I'm re-learning real analysis and decided to start from Tao's books (sorry Rudin) and Tao left a remark stating we can prove the sum of two natural numbers is again a natural number by the Peano Axioms; specifically we only need these components:
Axiom 2.1 $0$ is a natural number.
Axiom 2.2 If $n$ is a natural number, then $n++$ is also a natural number.
Definition 2.1.3. We define $1$ to be the number $0++$, $\,2$ to be the number $(0++)++$, and so on.
Axiom 2.5 (Principle of mathematical induction) Let $P(n)$ be any property pertaining to a natural number $n$. Suppose the $P(0)$ is true, and suppose that whenever $P(n)$ is true, $P(n++)$ is also true. Then $P(n)$ is true for every natural number n.
Definition 2.2.1 (Addition of natural numbers). Let $m$ be a natural number. To add zero to $m$ , we define $0+m:=m$. Now suppose inductively that we have defined how to add $n$ to $m$. Then we can add $n++$ to $m$ by defining $(n++)+m:=(n+m)++$.
Proof.
Let $n$ and $m$ be natural numbers.
This will be a proof by mathematical induction; we shall induct on the variable $n$, with the base case $n=0$. Since $m$ is a natural number by the hypothesis, our only cases are either $n =0$ and $m=0$ $or$ $n=0$ and $m\neq 0$. Suppose first that $n=0$ and $m=0$. Then $n+m = 0+0 = 0$. We know $0$ is a natural number by Axiom 2.1. Now suppose $n=0$ and $m \neq 0$. By Definition 2.2.1, the sum $n+m =0+m=m$. We know $m$ is a natural number by the hypothesis. Since we get natural numbers in both base cases, we have have proved the base case.
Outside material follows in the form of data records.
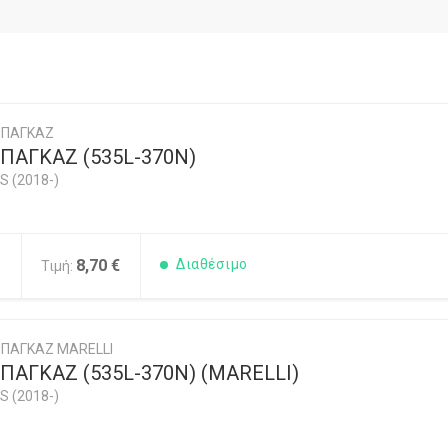
ΜΠΑΓΚΑΖ
ΠΑΓΚΑΖ (535L-370N)
S (2018-)
5
8,70 €
Διαθέσιμο
Τιμή:
ΠΑΓΚΑΖ MARELLI
ΑΓΚΑΖ (535L-370N) (MARELLI)
S (2018-)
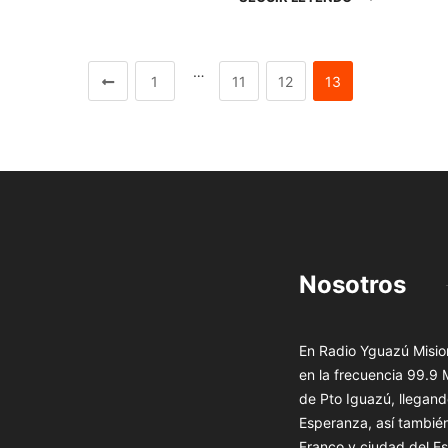
…
1
11
12
13
Nosotros
En Radio Yguazú Mision
en la frecuencia 99.9
de Pto Iguazú, llegand
Esperanza, así tambié
Franco y ciudad del Es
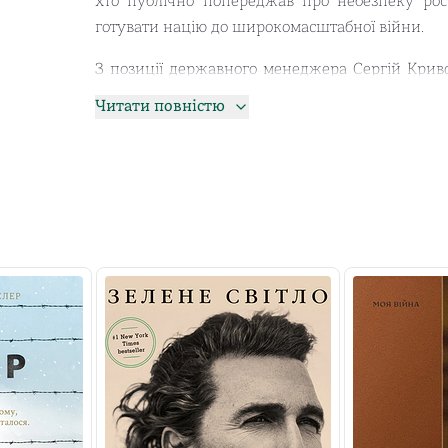
хто публічно попереджав про небезпеку рос
готувати націю до широкомасштабної війни.
З позиції державного менеджера Сергій Крив
розвитку сучасної територіальної оборони, а
Читати повністю
глобальну підготовку суспільства до системного
У книжці автор розповідає власну історію 
безпосереднім учасником яких він був. Йог
позбавили можливості професійної самореа
операцій. Другий — коли за виконання громад
найбільш небезпечних і вразливих ділянок 
замість подяки завели карну справу.
На тлі системного аналізу й дуже холодних,
формули — з розвитку національного війська 
національного спротиву ворогу, з формування 
Книжка буде цікава як для підготовленого ві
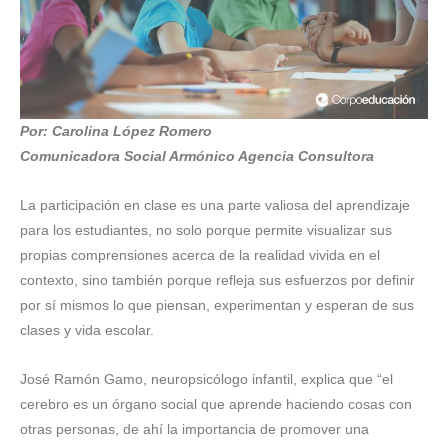
Por: Carolina López Romero
Comunicadora Social Armónico Agencia Consultora
La participación en clase es una parte valiosa del aprendizaje
para los estudiantes, no solo porque permite visualizar sus
propias comprensiones acerca de la realidad vivida en el
contexto, sino también porque refleja sus esfuerzos por definir
por sí mismos lo que piensan, experimentan y esperan de sus
clases y vida escolar.
José Ramón Gamo, neuropsicólogo infantil, explica que “el
cerebro es un órgano social que aprende haciendo cosas con
otras personas, de ahí la importancia de promover una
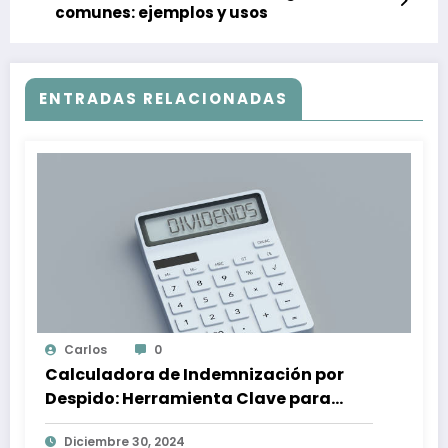
comunes: ejemplos y usos
ENTRADAS RELACIONADAS
Carlos
0
Calculadora de Indemnización por
Despido: Herramienta Clave para
Proteger tus Derechos Laborales
Diciembre 30, 2024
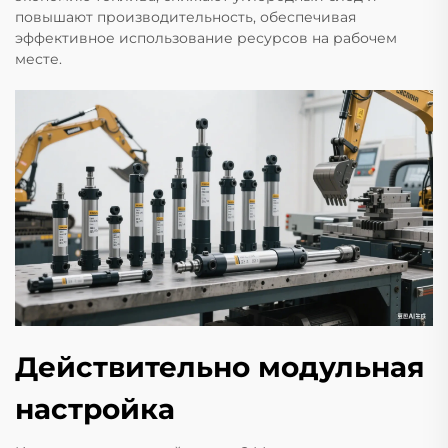
повышают производительность, обеспечивая
эффективное использование ресурсов на рабочем
месте.
Действительно модульная
настройка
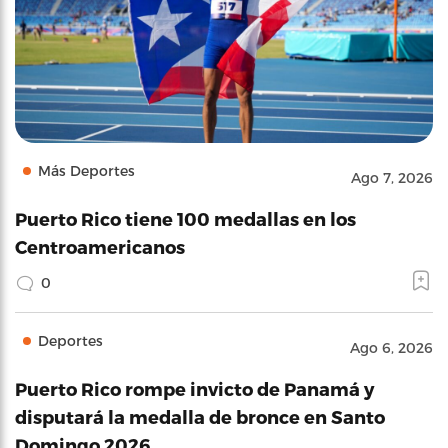
Más Deportes
Ago 7, 2026
Puerto Rico tiene 100 medallas en los
Centroamericanos
0
Deportes
Ago 6, 2026
Puerto Rico rompe invicto de Panamá y
disputará la medalla de bronce en Santo
Domingo 2026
Now suppose we have shown inductively that the sum $n+m$ is a natural number. We need to show $(n++)+m$ is also a natural number.
By Definition 2.2.1, $(n++)+m = (n+m)++$, and since $n+m$ is a natural number by the inductive hypothesis, $(n+m)++ = (n++)+m$ is also a natural number by Axiom 2.2. Thus, $n+m$ must be a natural number by the principle of mathematical induction, closing the induction.
Proof complete, with the help of ultralegend5385 and Rob Arthan.